> _SHORT EXERCISE_
Turn the lines of the records below into a numbered list, skipping any blank lines.

═════ ENTRIES PROVIDED ═════

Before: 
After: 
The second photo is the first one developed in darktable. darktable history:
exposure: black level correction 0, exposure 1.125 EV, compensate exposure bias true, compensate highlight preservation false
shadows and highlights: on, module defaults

═════

> _SOLUTION TO THIS TASK_
1. Before: 
2. After: 
3. The second photo is the first one developed in darktable. darktable history:
4. exposure: black level correction 0, exposure 1.125 EV, compensate exposure bias true, compensate highlight preservation false
5. shadows and highlights: on, module defaults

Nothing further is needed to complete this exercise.